East-west hiway connects Silver Spring and Bethesda. Wheelspokes out of central Washington DC are Conn. Ave and Wisconsin Ave. Off Conn. Ave., going north, take Nebraska Ave. to the right ,to get to where we lived. At Nebraska Ave., on Conn. Ave., was a Safeway, and a pharmacy/liquor store (name like 'Hunter') that Genevieve Knoll depended on for "deliveries." She had a 'prescription' that never ended. Until death. (those glass things on her coffee table survived, tho)
While stopped at the Nebraska Avenue light on Conn. Ave. one day, waiting to turn right onto Nebraska, in the center lane I spotted Pat Nixon and her two young daughters in a car waiting for same light. They were on their way to the Vice President's home,. This was before the Navy CNO lost their family quarters at the Naval Observatory, where our Vice Presidents' families live now.
Mortgage on first home held by previous owner who had joined the Jewish contingent in Florida. Very nice arrangment, taught me about interest. Second home mortgagor was First Federal Savings and Loan in Bethesda.
Often went out Wisconsin Ave to Bethesda Naval Hospital where John and Paul were born (Nov. 53 and Dec 54 resp'y) and where first SecDef James V. Forrestal, Naval Aviator 154, committed suicide by jumping from an upstairs window.
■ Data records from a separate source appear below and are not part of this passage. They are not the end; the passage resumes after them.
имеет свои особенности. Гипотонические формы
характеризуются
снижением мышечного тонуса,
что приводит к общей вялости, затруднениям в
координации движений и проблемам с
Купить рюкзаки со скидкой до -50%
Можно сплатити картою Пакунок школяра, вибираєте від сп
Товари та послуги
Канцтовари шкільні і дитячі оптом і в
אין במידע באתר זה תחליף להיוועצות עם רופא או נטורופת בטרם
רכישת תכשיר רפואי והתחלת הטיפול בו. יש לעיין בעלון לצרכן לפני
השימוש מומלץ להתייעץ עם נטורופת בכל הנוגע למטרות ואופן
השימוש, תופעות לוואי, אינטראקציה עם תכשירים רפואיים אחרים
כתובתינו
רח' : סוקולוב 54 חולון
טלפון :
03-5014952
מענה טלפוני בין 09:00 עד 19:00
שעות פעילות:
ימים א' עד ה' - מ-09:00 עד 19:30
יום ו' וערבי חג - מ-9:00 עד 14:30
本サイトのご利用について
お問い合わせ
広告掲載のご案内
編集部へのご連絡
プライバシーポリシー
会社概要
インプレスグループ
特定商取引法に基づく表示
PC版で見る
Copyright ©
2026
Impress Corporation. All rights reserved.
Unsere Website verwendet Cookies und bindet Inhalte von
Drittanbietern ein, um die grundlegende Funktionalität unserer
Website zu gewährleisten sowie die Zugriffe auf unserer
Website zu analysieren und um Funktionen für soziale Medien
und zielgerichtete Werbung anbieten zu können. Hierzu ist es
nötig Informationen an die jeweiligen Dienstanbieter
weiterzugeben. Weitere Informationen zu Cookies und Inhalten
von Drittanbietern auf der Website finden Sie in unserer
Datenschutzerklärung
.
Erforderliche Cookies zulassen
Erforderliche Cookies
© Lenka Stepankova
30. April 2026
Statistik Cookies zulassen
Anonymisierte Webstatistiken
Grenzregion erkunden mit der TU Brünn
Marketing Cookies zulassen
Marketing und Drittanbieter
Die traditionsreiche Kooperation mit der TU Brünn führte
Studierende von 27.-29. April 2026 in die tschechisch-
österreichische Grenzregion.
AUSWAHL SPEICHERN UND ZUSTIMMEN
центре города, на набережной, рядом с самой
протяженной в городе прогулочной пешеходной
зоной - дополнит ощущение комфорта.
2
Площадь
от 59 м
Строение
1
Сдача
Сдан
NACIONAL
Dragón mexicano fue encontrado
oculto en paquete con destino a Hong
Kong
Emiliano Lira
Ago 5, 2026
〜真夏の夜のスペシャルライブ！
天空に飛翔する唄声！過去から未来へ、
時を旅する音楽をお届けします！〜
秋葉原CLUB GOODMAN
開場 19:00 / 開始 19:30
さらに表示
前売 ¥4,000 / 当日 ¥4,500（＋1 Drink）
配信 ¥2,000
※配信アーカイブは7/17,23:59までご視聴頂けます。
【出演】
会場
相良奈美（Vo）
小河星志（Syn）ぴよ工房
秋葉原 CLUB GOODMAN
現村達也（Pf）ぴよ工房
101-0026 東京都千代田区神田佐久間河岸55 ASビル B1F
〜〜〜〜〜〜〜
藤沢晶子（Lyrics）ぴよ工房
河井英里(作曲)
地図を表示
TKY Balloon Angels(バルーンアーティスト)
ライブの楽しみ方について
There was a Navy officers club at the Bethesda Hospital and "Tippy" Stringer sang. She later married Chet Huntley of NBC's Huntley-Brinkley report. Tippy sang 'on air' for National Airlines, the "Airline of the Stars.". Huntley died in the prime of his life but Tippy may still be living on their ranch in Idaho. (Edited for a second time by that same Dad, on November 29, 2010.)